Never mind that the long centuries of slavery and Jim Crow are still quite historically recent and would continue to exercise a crippling influence on black experience even if the dominant white claim that black "racial victimization" is a "thing of the past" was remotely accurate (Brown et al. 2003; Feagin 2000). Never mind the existence of numerous left Caucasians (e.g. Joe Feagin, Tim Wise, Michael Albert, Stephen Steinberg, yours truly and many more), not to mention a large number of black Americans, who support not simply the "race-based" claims of affirmative actions but the demand for reparations to address the living and powerful legacy of slavery and Jim Crow.

"The single biggest thing that could be done to reduce inner-city poverty would be to make the simple and elementary moral decision to abolish it through the provision of a decent guaranteed income."
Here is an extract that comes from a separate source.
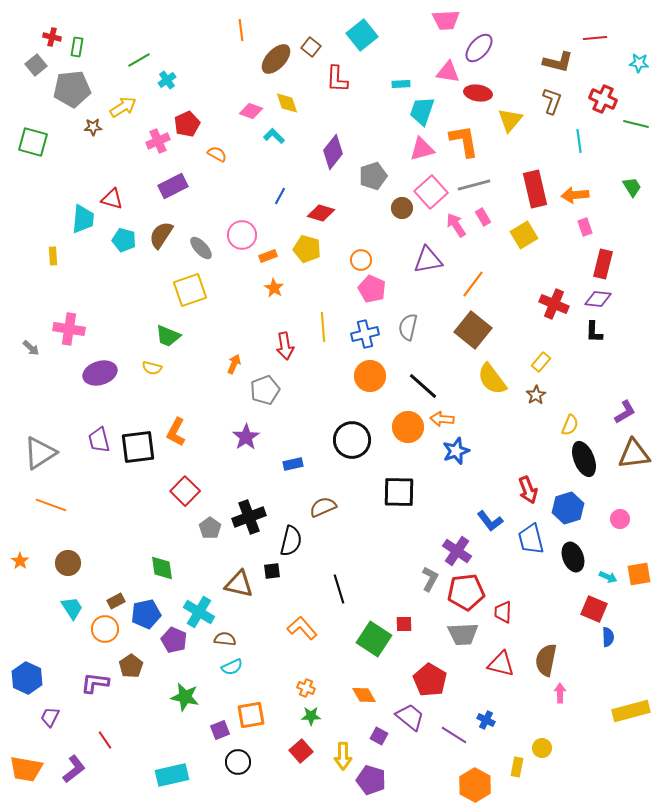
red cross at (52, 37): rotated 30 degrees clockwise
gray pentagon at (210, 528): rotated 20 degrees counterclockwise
And never mind the absence of social-scientific evidence for the "conservative" claim that AFDC destroyed inner-city work ethics or generated "intergenerational poverty." Forget the existence of numerous studies showing that the absence of decent, minimally well-paid, and dignified work has always been the single leading cause of black inner-city poverty and "welfare dependency" (Handler 1995, 32-55; Jencks 1992, 204-235; Stier and Tienda 2001). Disregard research showing that high black teenage pregnancy rates reflect the absence of meaningful long-term life and economic opportunities in the nation's hyper-segregated inner-city and suburban ring ghettos . Forget that the single biggest thing that could be done to reduce inner-city poverty would be to make the simple and elementary moral decision to abolish it through the provision of a decent guaranteed income - something once advocated by Martin Luther King, Jr. and that other dangerous left "moral absolutist" (Obama's description of 1960s New Left peace and justice activists) Richard Nixon.

Racial hierarchy isn't the only oppression structure that Senator Obama is willing to eagerly accommodate. As I've been arguing for some time now (Street 2004, 2006, 2007a-2007e), he plays the same essential opportunistic and power-worshipping game in relation to related inequality structures of class and empire. Beneath peaceful and populist-sounding claims to the contrary, he's largely on the dark and neoliberal side of power when it comes to each of what the democratic socialist and anti-imperialist Martin Luther King, Jr. called "the triple evils that are interrelated:" racism, economic exploitation/inequality (capitalism), and militarism (King 1967, 250-251; Garrow 1986 p. 546). It's not for nothing that Obama was recently described as a "conservative" in a flattering New Yorker write-up titled "The Conciliator" (MacFarquar 2007).